アリスは隣にいるアオイに気付き、ドン!と突き飛ばした。

その拍子に有栖の小さなバッグの口が開くが、それにも構わず
「お兄ちゃん騙されてる!こんな女に近づかないでっ!魔王に呪い殺されちゃうよっ!」
と、叫ぶアリス。

「なかなかすごい電波っぷりだなっ」
爆笑している和馬と涙目のアオイ。

コウが怒鳴ろうとした時、気付いたフロウがかけよってきて、コウとアリスの間に割って入った。

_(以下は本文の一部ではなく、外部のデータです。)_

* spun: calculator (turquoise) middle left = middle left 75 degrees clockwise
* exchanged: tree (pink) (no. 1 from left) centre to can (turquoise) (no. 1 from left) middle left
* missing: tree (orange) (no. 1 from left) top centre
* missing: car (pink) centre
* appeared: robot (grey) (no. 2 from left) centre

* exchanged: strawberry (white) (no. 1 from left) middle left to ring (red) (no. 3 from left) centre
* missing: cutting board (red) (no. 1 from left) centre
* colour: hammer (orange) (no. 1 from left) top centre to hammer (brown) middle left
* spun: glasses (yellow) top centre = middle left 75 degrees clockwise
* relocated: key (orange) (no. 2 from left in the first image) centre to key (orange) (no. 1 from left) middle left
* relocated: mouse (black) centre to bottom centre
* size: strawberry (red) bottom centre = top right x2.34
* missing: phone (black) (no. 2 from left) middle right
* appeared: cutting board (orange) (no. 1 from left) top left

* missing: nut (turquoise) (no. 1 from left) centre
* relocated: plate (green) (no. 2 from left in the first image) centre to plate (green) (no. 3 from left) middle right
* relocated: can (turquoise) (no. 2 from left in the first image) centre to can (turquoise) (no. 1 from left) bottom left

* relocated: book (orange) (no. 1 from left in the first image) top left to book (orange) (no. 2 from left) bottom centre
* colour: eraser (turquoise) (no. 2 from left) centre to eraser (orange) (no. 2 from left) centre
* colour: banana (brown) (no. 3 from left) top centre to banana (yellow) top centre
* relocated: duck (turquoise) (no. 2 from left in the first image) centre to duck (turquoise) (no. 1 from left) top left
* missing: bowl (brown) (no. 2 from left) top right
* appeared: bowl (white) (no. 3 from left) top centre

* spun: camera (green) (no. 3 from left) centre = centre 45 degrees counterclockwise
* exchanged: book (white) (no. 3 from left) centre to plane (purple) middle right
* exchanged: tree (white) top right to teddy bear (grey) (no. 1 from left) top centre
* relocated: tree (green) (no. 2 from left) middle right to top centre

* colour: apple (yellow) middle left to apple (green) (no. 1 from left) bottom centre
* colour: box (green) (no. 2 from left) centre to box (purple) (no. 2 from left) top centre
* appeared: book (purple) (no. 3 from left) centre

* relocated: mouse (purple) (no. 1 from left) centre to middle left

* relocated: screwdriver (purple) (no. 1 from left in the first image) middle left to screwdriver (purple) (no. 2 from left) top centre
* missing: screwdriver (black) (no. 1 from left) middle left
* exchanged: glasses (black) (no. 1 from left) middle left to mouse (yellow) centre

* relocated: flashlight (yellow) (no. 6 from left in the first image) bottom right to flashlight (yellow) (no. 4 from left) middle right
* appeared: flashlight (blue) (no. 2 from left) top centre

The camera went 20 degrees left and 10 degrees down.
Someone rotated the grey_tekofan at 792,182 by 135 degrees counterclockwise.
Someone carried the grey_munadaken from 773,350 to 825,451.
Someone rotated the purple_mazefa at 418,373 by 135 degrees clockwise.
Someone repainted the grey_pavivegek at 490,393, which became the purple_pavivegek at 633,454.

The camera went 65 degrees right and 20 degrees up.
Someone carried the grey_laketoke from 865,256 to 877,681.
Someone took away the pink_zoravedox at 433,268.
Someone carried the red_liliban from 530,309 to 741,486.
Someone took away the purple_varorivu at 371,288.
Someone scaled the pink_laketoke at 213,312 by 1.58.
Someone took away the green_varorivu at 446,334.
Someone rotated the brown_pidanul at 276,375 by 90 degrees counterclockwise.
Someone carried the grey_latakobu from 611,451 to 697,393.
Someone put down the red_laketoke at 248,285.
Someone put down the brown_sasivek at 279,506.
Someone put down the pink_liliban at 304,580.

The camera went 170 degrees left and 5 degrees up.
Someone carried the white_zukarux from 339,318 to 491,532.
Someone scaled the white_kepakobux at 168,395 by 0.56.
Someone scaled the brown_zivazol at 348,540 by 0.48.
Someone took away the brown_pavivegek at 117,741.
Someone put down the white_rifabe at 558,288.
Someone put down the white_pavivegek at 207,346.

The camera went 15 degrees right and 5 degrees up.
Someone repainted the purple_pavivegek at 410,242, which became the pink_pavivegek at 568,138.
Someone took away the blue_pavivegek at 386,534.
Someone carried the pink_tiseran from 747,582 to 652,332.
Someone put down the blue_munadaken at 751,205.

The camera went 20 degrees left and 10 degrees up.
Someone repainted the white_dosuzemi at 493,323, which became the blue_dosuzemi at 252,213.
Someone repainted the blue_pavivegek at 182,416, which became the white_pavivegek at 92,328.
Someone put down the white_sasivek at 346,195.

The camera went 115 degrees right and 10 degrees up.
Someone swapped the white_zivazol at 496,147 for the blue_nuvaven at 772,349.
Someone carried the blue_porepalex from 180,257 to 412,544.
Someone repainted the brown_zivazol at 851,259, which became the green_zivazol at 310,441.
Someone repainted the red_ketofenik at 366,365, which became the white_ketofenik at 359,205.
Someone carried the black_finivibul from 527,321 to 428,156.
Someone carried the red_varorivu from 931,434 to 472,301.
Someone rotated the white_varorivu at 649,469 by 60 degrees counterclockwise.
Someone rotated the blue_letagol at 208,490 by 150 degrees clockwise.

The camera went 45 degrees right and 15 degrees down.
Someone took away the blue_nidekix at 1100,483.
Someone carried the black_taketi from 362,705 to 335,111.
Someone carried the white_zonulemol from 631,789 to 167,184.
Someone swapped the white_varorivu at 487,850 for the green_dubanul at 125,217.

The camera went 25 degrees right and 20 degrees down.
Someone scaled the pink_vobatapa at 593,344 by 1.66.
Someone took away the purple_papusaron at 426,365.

「大丈夫っ。コウさんにはちゃんとマリア様のご加護があるように私が日々お祈りしてますっ!
それより…コウさんの事何も知らないのに妹なんて名乗らないで下さいっ!失礼ですっ!」
珍しく怒った顔のフロウ。
まあ…怒っても可愛くて怖くはない訳だが…。

しかし圧倒的に可愛らしいその美少女の乱入に、アリスは少し引きながら
「し、知らなくないもん…」
と口ごもる。

「知るわけありませんっ!マリア様に誓ってもいいですっ。
コウさんにはちゃんと名前も書いてありますし、全部丸ごと私のなんですから、私の許可なくコウさんの事知ってるわけないですっ!」

あまりにきっぱりとした意味不明の言葉に、アリスはウッと口ごもった後に、いきなりクルリと反転して駆け出して行った。


「すっげえ!電波対決姫圧勝?!
許可なくって何?許可なくってっ!!知るのに許可必要かっ?!
もう和馬は大ウケである。

「フロウちゃん…すごい…」
アオイは拍手したい気分で尊敬の眼差しをフロウに送った。
自分もあんな風に撃退できたらどんなにいいだろう…。

当のコウは藤にボソボソっと
「どうしよう…少し嬉しいと思ってる自分が…」

そしてそれに対して藤は
「いや…それは正しい。羨ましいよ、弟」
とやはりボソボソっと答える。

「そこのプライドない姉弟、何二人でコソコソ馬鹿な話してるっ!」
それに対して和馬が呆れた声をあげた。

「で…誰です?あの失礼な方」
まだぷ~っと可愛らしく頬を膨らましたまま、フロウがコウを見上げて聞いた。

「えと…な、ユートに粘着してる電波」
「粘着?」
不思議そうに首をかしげるフロウに
「ようは…ストーカーみたいなもんだ」
と、コウが説明すると、フロウは可愛い眉を寄せて
「怖いですね…。コウさん追い回されなくて良かったですね」
とコウに抱きついた。

「そもそも…あんな方初めて見ました。
身元わからない方が学校の制服着てるのって気味悪いです」
「身元がって…姫学校中知ってるわけじゃないだろ?」
「うちの学校…一学年100人いないので…高等部だけだと全校で300人いませんから」
「そそ、ほとんどが幼稚舎からの持ち上がりだから高等部だと15年ほどほぼ同じメンツだしね…。前後の学年も同学年ほどじゃないにしても顔見て過ごすから、名前と顔が一致しなくても見覚えくらいはあるよね。」
フロウの言葉に藤もうなづく。

「たださ…人数少ないだけに、制服もほぼ指定の店で作ってもらう感じだし、全く関係ない人間の手には渡らないと思うんだけどな…」

「とりあえず名簿調べて見るとか?名前は?」

和馬の言葉にアオイが
「白鳥有栖…」
と言うと、和馬は
「白鳥有栖?!それってもしかして白い鳥に有無の有りに木へんに西の栖?!」
と身を乗り出した。

「なに?知ってるの?和馬」
藤がちょっと驚いた顔で和馬を見た。

「知らないんですか?今話題の女流画家ですよっ。
100年に一人の天才と言われていて、その作品の価値が今すごく上がってるんですよ。
確か今俺らと同じ年だとか…」

「そんな…すごい人なんだ…」
呆然とするアオイ。

自分より可愛くて…しかもそんなすごい才能がある少女…。

落ち込むアオイの横でコウは
「あんな電波にも取り柄はあるんだな。まあ…迷惑なのは変わらんが」
と淡々と言う。

その後先生に挨拶に行くという藤と、それについて行く和馬と分かれて、3人は校内へと入って行った。